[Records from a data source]
▶
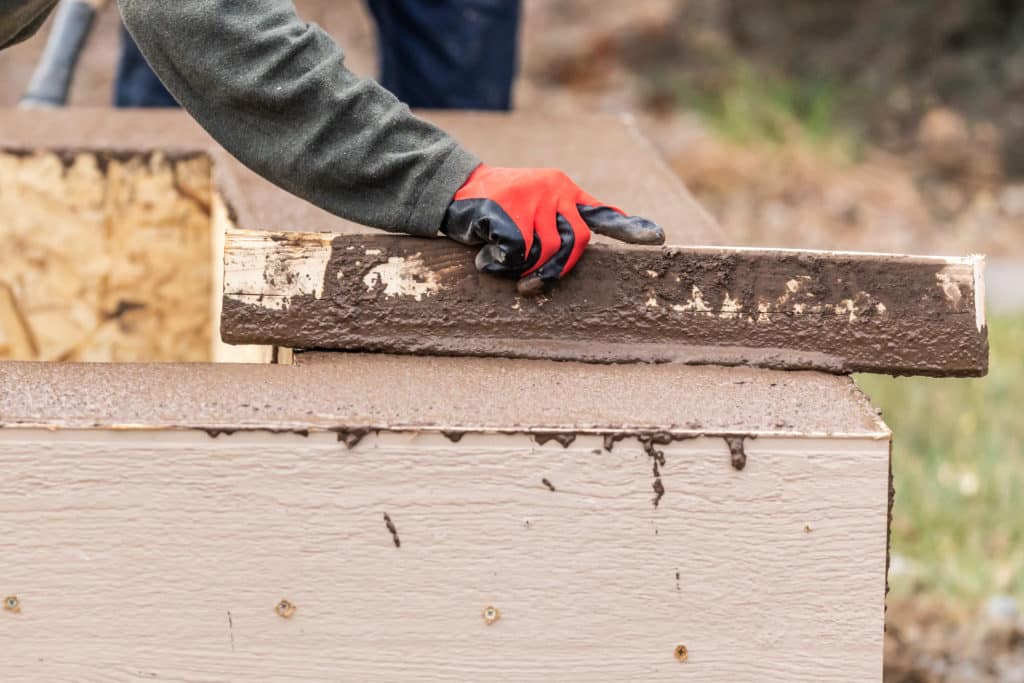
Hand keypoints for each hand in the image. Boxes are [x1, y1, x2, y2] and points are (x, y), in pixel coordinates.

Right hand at [441, 165, 664, 292]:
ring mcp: (533, 197)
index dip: (630, 229)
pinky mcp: (509, 209)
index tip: (658, 239)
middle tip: (529, 286)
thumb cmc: (495, 207)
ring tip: (501, 263)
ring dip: (523, 269)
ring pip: (545, 252)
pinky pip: (517, 253)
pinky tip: (485, 255)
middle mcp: (555, 189)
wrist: (452, 187)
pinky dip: (499, 264)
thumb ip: (557, 223)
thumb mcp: (532, 207)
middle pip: (576, 244)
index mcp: (564, 189)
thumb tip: (572, 253)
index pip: (602, 214)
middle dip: (556, 271)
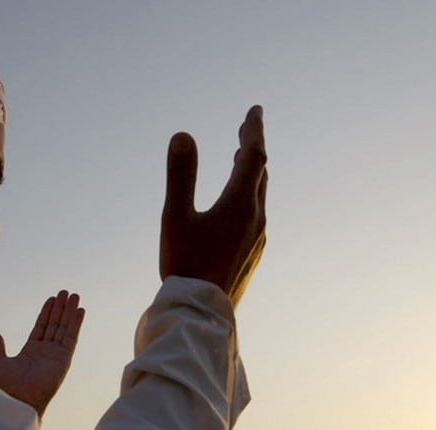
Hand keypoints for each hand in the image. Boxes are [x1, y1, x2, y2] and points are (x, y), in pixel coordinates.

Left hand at [0, 291, 84, 416]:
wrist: (19, 400)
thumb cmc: (7, 386)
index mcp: (31, 351)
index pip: (41, 327)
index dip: (47, 312)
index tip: (52, 299)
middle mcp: (46, 352)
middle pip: (55, 324)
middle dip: (60, 308)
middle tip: (66, 293)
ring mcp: (56, 355)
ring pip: (64, 328)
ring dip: (70, 312)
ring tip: (75, 296)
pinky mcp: (64, 359)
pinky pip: (71, 338)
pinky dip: (76, 324)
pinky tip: (80, 311)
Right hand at [160, 104, 267, 306]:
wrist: (201, 312)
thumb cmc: (185, 264)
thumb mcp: (175, 216)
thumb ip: (180, 175)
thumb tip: (183, 135)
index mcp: (239, 204)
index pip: (253, 156)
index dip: (254, 130)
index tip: (255, 110)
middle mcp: (256, 219)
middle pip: (260, 173)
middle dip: (252, 147)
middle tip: (246, 127)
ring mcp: (257, 239)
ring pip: (259, 196)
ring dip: (251, 172)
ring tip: (240, 158)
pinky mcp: (252, 255)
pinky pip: (256, 216)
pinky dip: (249, 196)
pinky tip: (238, 206)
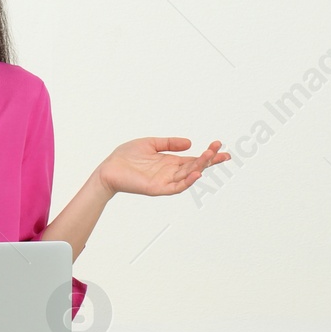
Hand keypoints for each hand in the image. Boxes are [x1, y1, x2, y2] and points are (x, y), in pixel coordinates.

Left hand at [100, 137, 229, 196]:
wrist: (109, 168)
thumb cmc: (126, 157)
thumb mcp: (150, 143)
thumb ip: (169, 143)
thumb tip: (189, 142)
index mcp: (170, 162)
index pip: (194, 159)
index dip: (208, 154)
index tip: (221, 147)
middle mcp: (170, 172)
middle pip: (195, 166)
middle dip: (209, 159)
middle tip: (221, 151)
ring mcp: (165, 181)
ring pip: (188, 175)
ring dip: (200, 166)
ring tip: (209, 156)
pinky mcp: (157, 189)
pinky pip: (176, 187)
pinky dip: (187, 181)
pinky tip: (196, 173)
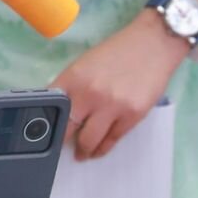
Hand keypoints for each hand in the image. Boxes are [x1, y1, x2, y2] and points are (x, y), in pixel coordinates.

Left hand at [50, 14, 184, 160]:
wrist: (153, 44)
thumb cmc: (117, 51)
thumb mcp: (85, 64)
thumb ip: (72, 86)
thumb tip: (60, 110)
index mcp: (73, 78)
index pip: (51, 108)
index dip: (46, 123)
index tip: (44, 133)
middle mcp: (90, 94)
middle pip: (67, 129)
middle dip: (61, 142)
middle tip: (59, 149)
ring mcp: (112, 106)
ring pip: (89, 141)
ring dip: (83, 151)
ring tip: (81, 154)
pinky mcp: (132, 115)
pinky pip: (112, 140)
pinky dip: (103, 148)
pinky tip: (98, 150)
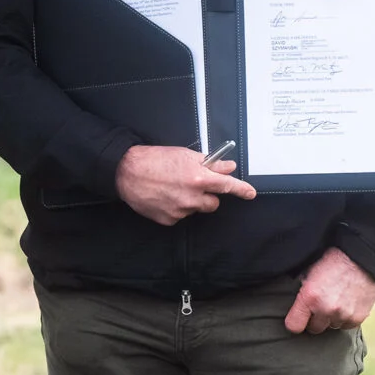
◀
* **Problem**
Print exactly the lines running from the start of the entries above to the line with "pinky tip: (80, 311)", both included; leave out any pictures.

* **Task answer**
Hand keypoints for each hand in the image. Boxes are [x1, y1, x2, y2] and points are (x, y), in pixel coordinates.

Right hand at [441, 165, 664, 292]:
ring mcp: (533, 197)
index dip: (630, 229)
pinky mcp: (509, 209)
index tip: (658, 239)
middle tip: (529, 286)
thumb cmc: (495, 207)
ring tip: (501, 263)
ring dip: (523, 269)
ring pip: (545, 252)
pinky pip: (517, 253)
pinky tip: (485, 255)
middle mcp: (555, 189)
wrist: (452, 187)
pinky dip: (499, 264)
thumb ip: (557, 223)
thumb mcp: (532, 207)
middle pip: (576, 244)
index mcp: (564, 189)
thumb tip: (572, 253)
index pip: (602, 214)
middle dip: (556, 271)
Hand keypoints for each hand in the image. Boxes are [x1, y1, x2, y2] and points are (x, y), in pixel coordinates.

Left hand at [0, 291, 84, 416]:
wrist: (19, 400)
thumb cmc: (7, 386)
index mcp: (31, 351)
index pip: (41, 327)
index dip: (47, 312)
index tip: (52, 299)
middle mcp: (46, 352)
middle pip: (55, 324)
middle dip: (60, 308)
middle tip: (66, 293)
ring mcp: (56, 355)
ring pip: (64, 328)
ring dip: (70, 312)
ring tip: (75, 296)
pinky mcp: (64, 359)
pinky pip: (71, 338)
pinky dip: (76, 324)
pinky tip: (80, 311)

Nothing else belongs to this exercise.